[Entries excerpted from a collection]
▼
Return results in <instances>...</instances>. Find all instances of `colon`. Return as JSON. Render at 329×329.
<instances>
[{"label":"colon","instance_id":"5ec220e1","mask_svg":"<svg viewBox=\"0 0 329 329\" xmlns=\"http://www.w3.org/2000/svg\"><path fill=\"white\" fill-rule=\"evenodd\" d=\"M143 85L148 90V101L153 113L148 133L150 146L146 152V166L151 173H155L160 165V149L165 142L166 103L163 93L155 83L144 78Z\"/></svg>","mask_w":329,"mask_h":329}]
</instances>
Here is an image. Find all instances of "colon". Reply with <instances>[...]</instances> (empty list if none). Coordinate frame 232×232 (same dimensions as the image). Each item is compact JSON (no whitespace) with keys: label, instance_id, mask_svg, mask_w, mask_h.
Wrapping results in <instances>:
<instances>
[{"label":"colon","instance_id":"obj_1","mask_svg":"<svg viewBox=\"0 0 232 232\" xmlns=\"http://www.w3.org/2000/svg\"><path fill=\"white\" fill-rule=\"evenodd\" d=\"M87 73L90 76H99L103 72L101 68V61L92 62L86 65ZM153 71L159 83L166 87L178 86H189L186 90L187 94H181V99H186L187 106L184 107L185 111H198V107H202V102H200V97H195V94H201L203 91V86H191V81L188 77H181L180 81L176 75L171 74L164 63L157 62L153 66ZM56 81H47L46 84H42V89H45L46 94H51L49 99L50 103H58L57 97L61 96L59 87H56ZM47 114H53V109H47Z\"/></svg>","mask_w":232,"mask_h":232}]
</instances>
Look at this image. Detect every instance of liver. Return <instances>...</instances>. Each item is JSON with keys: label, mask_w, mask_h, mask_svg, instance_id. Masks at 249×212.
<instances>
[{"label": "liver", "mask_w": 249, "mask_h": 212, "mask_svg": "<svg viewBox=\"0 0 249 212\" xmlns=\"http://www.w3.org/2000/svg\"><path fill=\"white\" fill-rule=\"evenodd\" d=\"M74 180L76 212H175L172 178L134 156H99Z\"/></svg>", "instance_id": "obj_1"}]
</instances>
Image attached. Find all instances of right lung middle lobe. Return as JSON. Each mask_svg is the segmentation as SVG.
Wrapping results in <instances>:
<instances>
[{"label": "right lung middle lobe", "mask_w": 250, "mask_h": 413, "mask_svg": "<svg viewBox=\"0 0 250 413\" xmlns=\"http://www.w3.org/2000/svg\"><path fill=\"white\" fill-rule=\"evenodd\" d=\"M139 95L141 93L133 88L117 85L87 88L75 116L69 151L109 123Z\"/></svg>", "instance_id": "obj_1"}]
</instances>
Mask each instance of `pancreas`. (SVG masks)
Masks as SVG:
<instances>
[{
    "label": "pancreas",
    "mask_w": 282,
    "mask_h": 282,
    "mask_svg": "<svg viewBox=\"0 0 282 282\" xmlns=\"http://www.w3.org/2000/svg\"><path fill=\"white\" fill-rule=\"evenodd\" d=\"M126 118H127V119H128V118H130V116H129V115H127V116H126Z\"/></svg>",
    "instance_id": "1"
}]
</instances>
▲
▶ [Stated exercise] Repeat each of the entries above, reproducing every line without any change.

▶ [Correct output]
Return results in <instances>...</instances>. Find all instances of `colon`. Return as JSON. Render at 329×329.
<instances>
[{"label":"colon","instance_id":"5ec220e1","mask_svg":"<svg viewBox=\"0 0 329 329\" xmlns=\"http://www.w3.org/2000/svg\"><path fill=\"white\" fill-rule=\"evenodd\" d=\"M143 85L148 90V101L153 113L148 133L150 146L146 152V166L151 173H155L160 165V149L165 142L166 103L163 93L155 83L144 78Z\"/></svg>","mask_w":329,"mask_h":329}]
</instances>
Here is an image. Find all instances of "colon". Reply with <instances>[...]</instances> (empty list if none). Coordinate frame 232×232 (same dimensions as the image). Each item is compact JSON (no whitespace) with keys: label, instance_id, mask_svg, mask_w, mask_h.
Wrapping results in <instances>:
<instances>
[{"label":"colon","instance_id":"obj_1","mask_svg":"<svg viewBox=\"0 0 232 232\" xmlns=\"http://www.w3.org/2000/svg\"><path fill=\"white\" fill-rule=\"evenodd\" d=\"M87 73L90 76H99L103 72L101 68V61L92 62L86 65ZM153 71L159 83L166 87L178 86H189L186 90L187 94H181V99H186L187 106L184 107L185 111H198V107H202V102H200V97H195V94H201L203 91V86H191V81L188 77H181L180 81L176 75L171 74L164 63L157 62L153 66ZM56 81H47L46 84H42V89H45L46 94H51L49 99L50 103H58L57 97L61 96L59 87H56ZM47 114H53V109H47Z\"/></svg>","mask_w":232,"mask_h":232}]
</instances>
Look at this image. Detect every instance of liver. Return <instances>...</instances>. Each item is JSON with keys: label, mask_w, mask_h, mask_svg, instance_id. Masks at 249×212.
<instances>
[{"label": "liver", "mask_w": 249, "mask_h": 212, "mask_svg": "<svg viewBox=\"0 0 249 212\" xmlns=\"http://www.w3.org/2000/svg\"><path fill=\"white\" fill-rule=\"evenodd\" d=\"M74 180L76 212H175L172 178L134 156H99Z\"/></svg>", "instance_id": "obj_1"}]
</instances>
Image attached. Find all instances of right lung middle lobe. Return as JSON. Each mask_svg is the segmentation as SVG.
Wrapping results in <instances>:
<instances>
[{"label": "right lung middle lobe", "mask_w": 250, "mask_h": 413, "mask_svg": "<svg viewBox=\"0 0 250 413\" xmlns=\"http://www.w3.org/2000/svg\"><path fill=\"white\" fill-rule=\"evenodd\" d=\"M139 95L141 93L133 88L117 85L87 88L75 116L69 151L109 123Z\"/></svg>", "instance_id": "obj_1"}]
</instances>
Mask each instance of `pancreas`. (SVG masks)
Masks as SVG:
<instances>
[{
    "label": "pancreas",
    "mask_w": 282,
    "mask_h": 282,
    "mask_svg": "<svg viewBox=\"0 0 282 282\" xmlns=\"http://www.w3.org/2000/svg\"><path fill=\"white\" fill-rule=\"evenodd\" d=\"M126 118H127V119H128V118H130V116H129V115H127V116H126Z\"/></svg>",
    "instance_id": "1"
}]
</instances>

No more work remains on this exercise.